Kultur

Geordnet rauschen die Körper im Tanz

02.06.2025 • 15:01 Uhr
CCN Ballet de Lorraine
Das Ballet de Lorraine. Mittelberger

„A Folia“ kombinierte Tanzrituale des 15. Jahrhunderts mit elektronischer Klanggewalt.

Wieder einmal brachten die Gäste auch bei der letzten Tanzperformance des Bregenzer Frühlings das Festspielhaus zum Kochen: die unglaubliche Energie der CCN – Ballet de Lorraine zeigte sich in zwei rund halbstündigen Choreographien, die 22 (im zweiten Stück 21) Tänzerinnen und Tänzer aus Nancy ließen sich hineinfallen in Maud Le Pladecs „Static Shot“ und in Marco da Silva Ferreiras „A Folia“, beides waren österreichische Erstaufführungen.

CCN Ballet de Lorraine
Mittelberger

Untergründinger Puls

Static Shot beginnt fast harmlos, gehend, schlendernd, später hüpfend laufen die Menschen in zwei Diagonalen ein, bunt gekleidet, manche mit Glitzer oder mit Kopfmasken, die Basis ist ein untergründiger Puls und ein Geräusch, das wie schnelles Händeklatschen nach Art des spanischen Flamencos klingt.

CCN Ballet de Lorraine
Mittelberger

Die geometrischen Linien dieses Einmarschs wiederholen sich, wie überhaupt das ganze Stück auf Wiederholungen und ihren subtilen Veränderungen beruht und einzelne irgendwann aus dem Kollektiv ausbrechen.

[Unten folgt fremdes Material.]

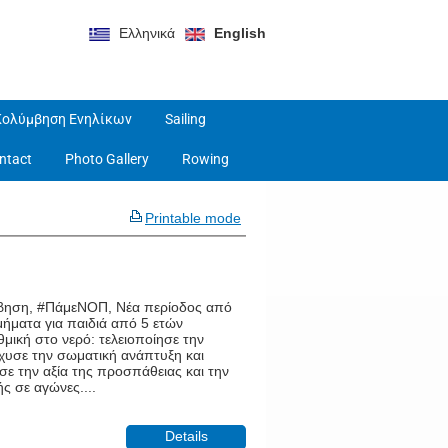
Ελληνικά
English
Κολύμβηση Ενηλίκων
Sailing
ntact
Photo Gallery
Rowing
Printable mode
μβηση, #ΠάμεΝΟΠ, Νέα περίοδος από
μήματα για παιδιά από 5 ετών
μική στο νερό: τελειοποίησε την
χυσε την σωματική ανάπτυξη και
σε την αξία της προσπάθειας και την
ς σε αγώνες....
Details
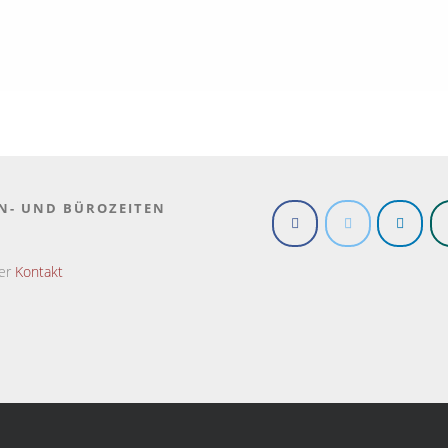
N- UND BÜROZEITEN
ter
Kontakt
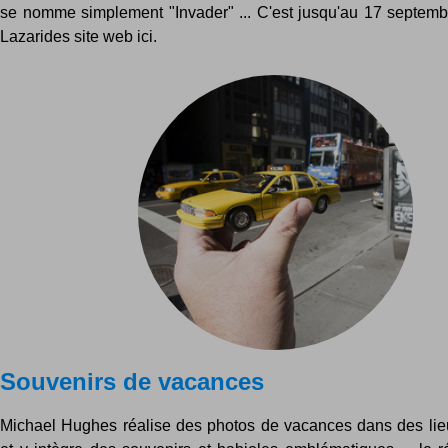
se nomme simplement "Invader" ... C'est jusqu'au 17 septembr
Lazarides site web ici.
Souvenirs de vacances
Michael Hughes réalise des photos de vacances dans des lieu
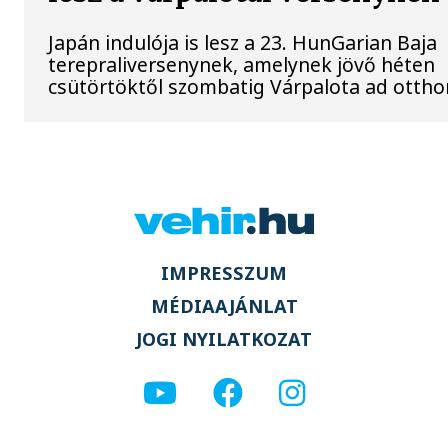
Japán indulója is lesz a 23. HunGarian Baja
terepraliversenynek, amelynek jövő héten
csütörtöktől szombatig Várpalota ad ottho
IMPRESSZUM
MÉDIAAJÁNLAT
JOGI NYILATKOZAT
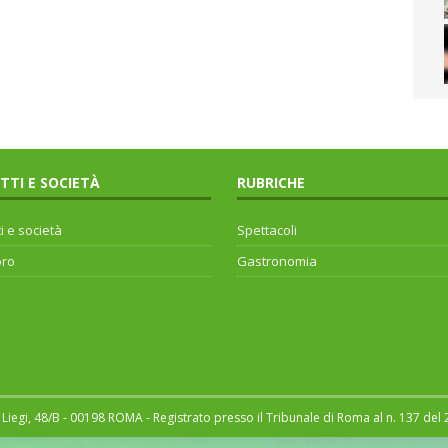
ITTI E SOCIETÀ
RUBRICHE
ti e società
Spettacoli
oro
Gastronomia
Liegi, 48/B - 00198 ROMA - Registrato presso il Tribunale di Roma al n. 137 del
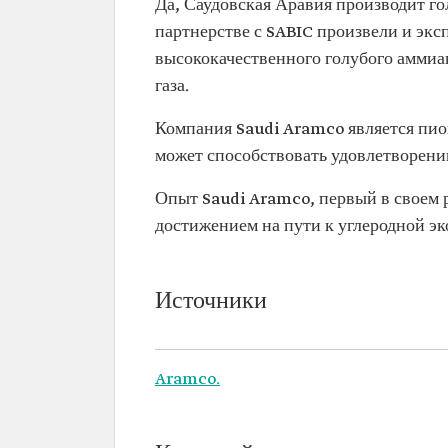
Да, Саудовская Аравия производит го
партнерстве с SABIC произвели и экс
высококачественного голубого аммиак
газа.
Компания Saudi Aramco является пион
может способствовать удовлетворен
Опыт Saudi Aramco, первый в своем р
достижением на пути к углеродной эк
Источники
Aramco.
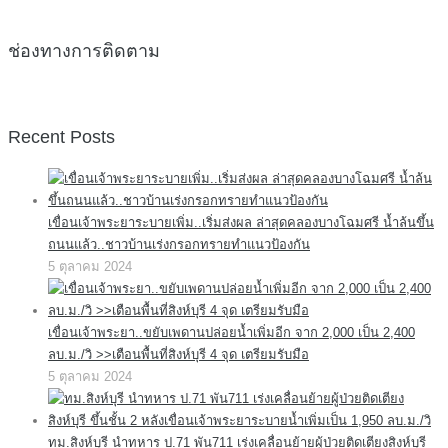
ช่องทางการติดตาม
Recent Posts
เขื่อนเจ้าพระยาระบายเพิ่ม..เริ่มส่งผล ล่าสุดคลองบางโฉมศรี น้ำล้นขึ้น
ถนนแล้ว..ชาวบ้านเร่งกรอกทรายทำแนวป้องกัน
5 ตุลาคม 2024
เขื่อนเจ้าพระยา..ขยับเพดานปล่อยน้ำเพิ่มอีก จาก 2,000 เป็น 2,400
ลบ.ม./วิ >>เตือนพื้นที่สิงห์บุรี 4 จุด เตรียมรับมือ
5 ตุลาคม 2024
ทม.สิงห์บุรี นำทหาร ป.71 พัน711 เร่งเคลื่อนย้ายผู้ป่วยติดเตียงสิงห์บุรี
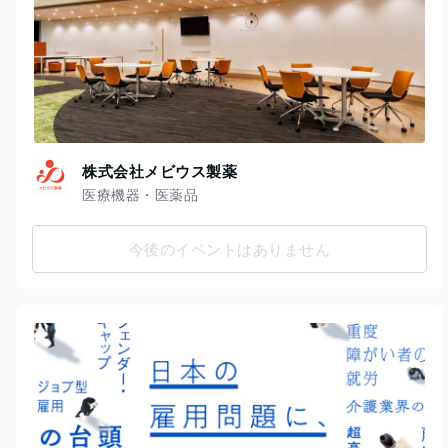
株式会社メビウス製薬
医療機器・医薬品
今後のイベントはありません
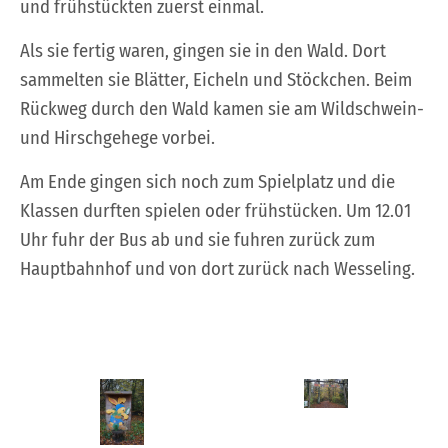
und frühstückten zuerst einmal.
Als sie fertig waren, gingen sie in den Wald. Dort
sammelten sie Blätter, Eicheln und Stöckchen. Beim
Rückweg durch den Wald kamen sie am Wildschwein-
und Hirschgehege vorbei.
Am Ende gingen sich noch zum Spielplatz und die
Klassen durften spielen oder frühstücken. Um 12.01
Uhr fuhr der Bus ab und sie fuhren zurück zum
Hauptbahnhof und von dort zurück nach Wesseling.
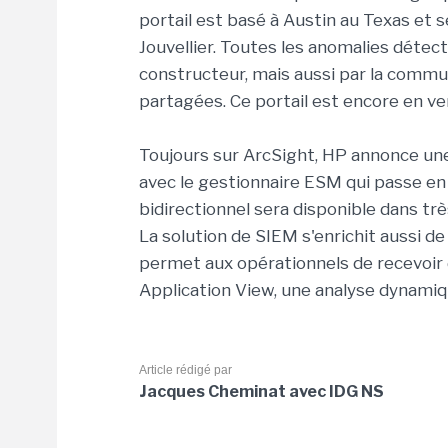
portail est basé à Austin au Texas et s
Jouvellier. Toutes les anomalies détec
constructeur, mais aussi par la commun
partagées. Ce portail est encore en ve
Toujours sur ArcSight, HP annonce un
avec le gestionnaire ESM qui passe en
bidirectionnel sera disponible dans trè
La solution de SIEM s'enrichit aussi de
permet aux opérationnels de recevoir 
Application View, une analyse dynam
Article rédigé par
Jacques Cheminat avec IDG NS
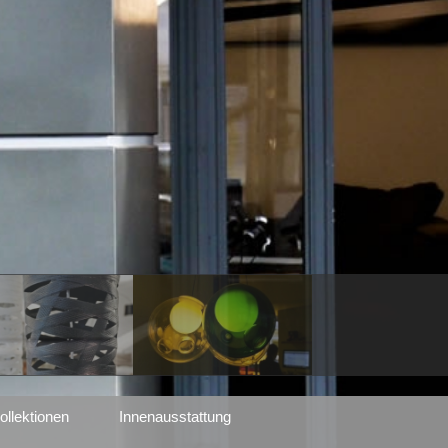
ollektionen
Innenausstattung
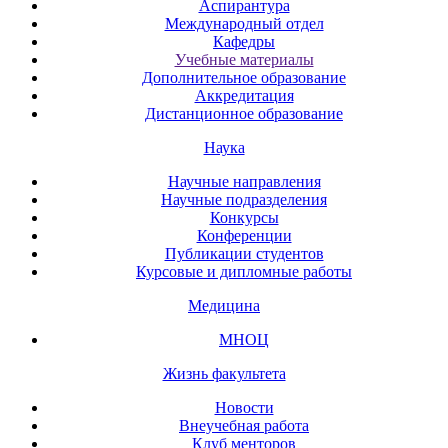
Аспирантура
Международный отдел
Кафедры
Учебные материалы
Дополнительное образование
Аккредитация
Дистанционное образование
Наука
Научные направления
Научные подразделения
Конкурсы
Конференции
Публикации студентов
Курсовые и дипломные работы
Медицина
МНОЦ
Жизнь факультета
Новости
Внеучебная работа
Клуб менторов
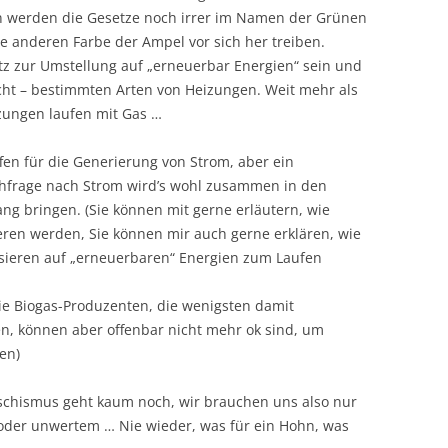
en werden die Gesetze noch irrer im Namen der Grünen
le anderen Farbe der Ampel vor sich her treiben.
z zur Umstellung auf „erneuerbar Energien“ sein und
acht – bestimmten Arten von Heizungen. Weit mehr als
eizungen laufen mit Gas …
fen für die Generierung von Strom, aber ein
hfrage nach Strom wird’s wohl zusammen in den
g bringen. (Sie können mit gerne erläutern, wie
en werden, Sie können mir auch gerne erklären, wie
asieren auf „erneuerbaren“ Energien zum Laufen
ie Biogas-Produzenten, die wenigsten damit
n, können aber offenbar nicht mehr ok sind, um
en)
aschismus geht kaum noch, wir brauchen uns also nur
 oder unwertem … Nie wieder, was für ein Hohn, was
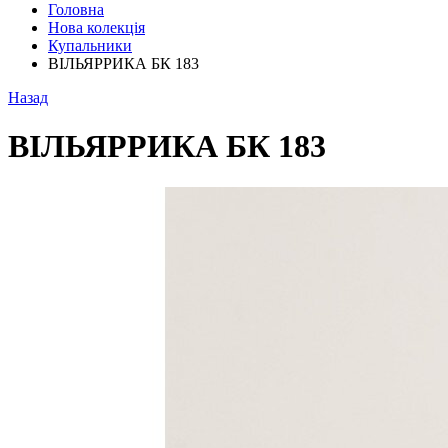
Головна
Нова колекція
Купальники
ВІЛЬЯРРИКА БК 183
Назад
ВІЛЬЯРРИКА БК 183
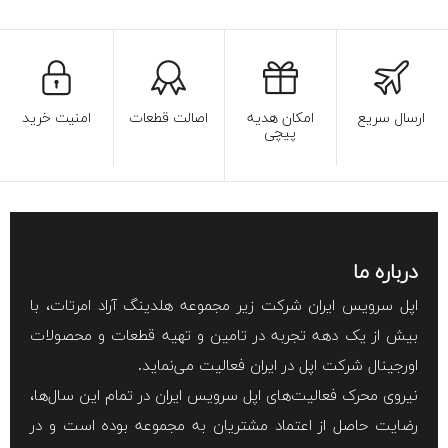
ارسال سریع
امکان هدیه
اصالت قطعات
امنیت خرید
پیچی
درباره ما
اپل سرویس ایران شرکت زیر مجموعه هلدینگ آراد امرتات، با
بیش از یک دهه تجربه در تامین و تهیه قطعات و محصولات
اورجینال شرکت اپل در ایران فعالیت می‌نماید.
نیروی محرک فعالیت‌های اپل سرویس ایران در تمام این سال‌ها،
رضایت حاصل از اعتماد مشتریان به مجموعه بوده است و در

Aus zwei Gruppen entsteht eine lange Reihe wie im Folklore-Tanz, die Bewegung wird zunehmend intensiver und ausgreifender, Stimmen, Zischen und Stampfen verstärken das Geschehen. Schließlich lässt sich die Gruppe von einer fast magisch wirkenden Kombination von Schrittkombinationen, Armbewegungen, Kopfschütteln mitreißen, als würden Kundalini-Meditation und Aerobic miteinander verschmolzen – wie sich die Tänzerinnen und Tänzer das alles merken können, bleibt ein Rätsel.

CCN Ballet de Lorraine
Mittelberger

Auf dem Höhepunkt werden die Frauen von den Männern hochgerissen und über die Schultern geworfen, immer mehr baut sich die Energie auf. Wenn sich das Ensemble dann wieder zu den geometrischen Linien des Anfangs findet, wirkt das wie ein „cool down“, zu dem die Truppe nach und nach die Bühne verlässt.

Überbordende Beats

In eine archaische Welt und zu Ritualen des 15. Jahrhunderts, verbunden wiederum mit der Bewegungssprache des zeitgenössischen Tanzes, führt „A Folia“ des portugiesischen Choreographen Marco da Silva Ferreira. In der Barockmusik ist „La Folia oder Follia“ eine Basslinie, die sich stets wiederholt und über der sich die Oberstimmen in unzähligen Varianten ausbreiten können. Ähnlich arbeitet der Choreograph, der dieses Thema verwendet und von Luis Pestana in eine überbordende, kraftvolle, mit elektronischen Beats unterfütterte Tonspur verwandeln lässt. Zunächst scheinen die Tänzer aus dem Bühnennebel zu kommen, kriechen am Boden, lauschen, heben sich empor.

CCN Ballet de Lorraine
Mittelberger

Fantasievolle geometrische Kostüme leuchten aus dem Dunkel empor, bevor das Folia-Thema zum ersten Mal erklingt, sammelt sich die Gruppe, scheint ein Feuer anzufachen. Wieder begeistern die ungeheure Energie des ganzen Ensembles und einzelner Solisten, die Phantasie und Präsenz. Und auf der Basis der Variationen findet auch der Choreograph unendliche Möglichkeiten der tänzerischen Begegnung, der Gruppenbilder, des johlenden Miteinanders.

CCN Ballet de Lorraine
Mittelberger
CCN Ballet de Lorraine
Mittelberger

Es hat auch ein bisschen den Charakter einer Stierkampfarena, dann wiederum findet das Ensemble zu einem ruhigen Schwingen in Stille, bevor das Folia-Thema ein letztes Mal ekstatisch mitreißt. Nach dieser fulminanten Darbietung kann das Publikum nur von den Sitzen springen, jubeln, pfeifen, johlen!